- [SUPPLIED TEXT]
Reshapping data in R to a singular matrix - r

This can be little difficult on what exactly I want , but I would try my best
Say here is my data in R
R1 R2 R3 R4
a b a a
b d c b
e
I want to reshape the data frame so that it would have the data in kind of a singular matrix form,like this
a b c d e
R1 1 1 0 0 0
R2 0 1 0 1 0
R3 1 0 1 0 0
R4 1 1 0 0 1
I assume this is straight forward as it seems easy but my limited knowledge on R is making this a hassle for me
Thanks for your time

What about this?
un <- sort(unique(c(as.matrix(df))))
res <- apply(df, 2, function(x) un %in% x)
rownames(res) <- un
res[] <- as.numeric(res)
t(res)
a b c d e
R1 1 1 0 0 0
R2 0 1 0 1 0
R3 1 0 1 0 0
R4 1 1 0 0 1

The following uses the plyr library's ldply function which is for transforming a list with the result being a data.frame.
data_as_list = list(R1=c('a', 'b'), R2=c('b', 'd'), R3=c('a', 'c'), R4=c('a', 'b', 'e'))
result <- ldply(data_as_list, function(item) {
sapply(letters[1:5], function(letter) letter %in% item)*1})
Given a list of character vectors, we generate a row of the resulting data.frame from each item in the list by asking whether the first 5 letters (a-e) appear in the vector (item). Multiplying by 1 is a hack to convert a boolean vector to a 1-or-0 integer vector, if that's really what you want.

- [REQUIREMENT 1]
Copy the rows verbatim, starting at their first line and stopping after the line that contains "klatce kennelowej (w samochodzie) z dala od".

(Dataset entries)
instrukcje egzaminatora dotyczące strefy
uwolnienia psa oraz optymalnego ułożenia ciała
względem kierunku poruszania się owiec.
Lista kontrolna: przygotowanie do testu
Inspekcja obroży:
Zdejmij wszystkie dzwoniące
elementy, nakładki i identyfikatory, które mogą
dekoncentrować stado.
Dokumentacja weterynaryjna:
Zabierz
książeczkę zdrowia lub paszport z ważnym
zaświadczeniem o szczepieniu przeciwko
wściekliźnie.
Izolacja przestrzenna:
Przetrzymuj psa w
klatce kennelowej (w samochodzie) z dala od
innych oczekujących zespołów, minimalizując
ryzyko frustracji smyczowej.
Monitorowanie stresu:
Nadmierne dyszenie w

- [REQUIREMENT 2]
According to the R forum thread, what is multiplying by 1 meant to accomplish in the ldply solution?

- [EXERCISE RESPONSE 1]
instrukcje egzaminatora dotyczące strefy
uwolnienia psa oraz optymalnego ułożenia ciała
względem kierunku poruszania się owiec.
Lista kontrolna: przygotowanie do testu
Inspekcja obroży:
Zdejmij wszystkie dzwoniące
elementy, nakładki i identyfikatory, które mogą
dekoncentrować stado.
Dokumentacja weterynaryjna:
Zabierz
książeczkę zdrowia lub paszport z ważnym
zaświadczeniem o szczepieniu przeciwko
wściekliźnie.
Izolacja przestrzenna:
Przetrzymuj psa w
klatce kennelowej (w samochodzie) z dala od

- [EXERCISE RESPONSE 2]
It converts a boolean vector to a 1-or-0 integer vector.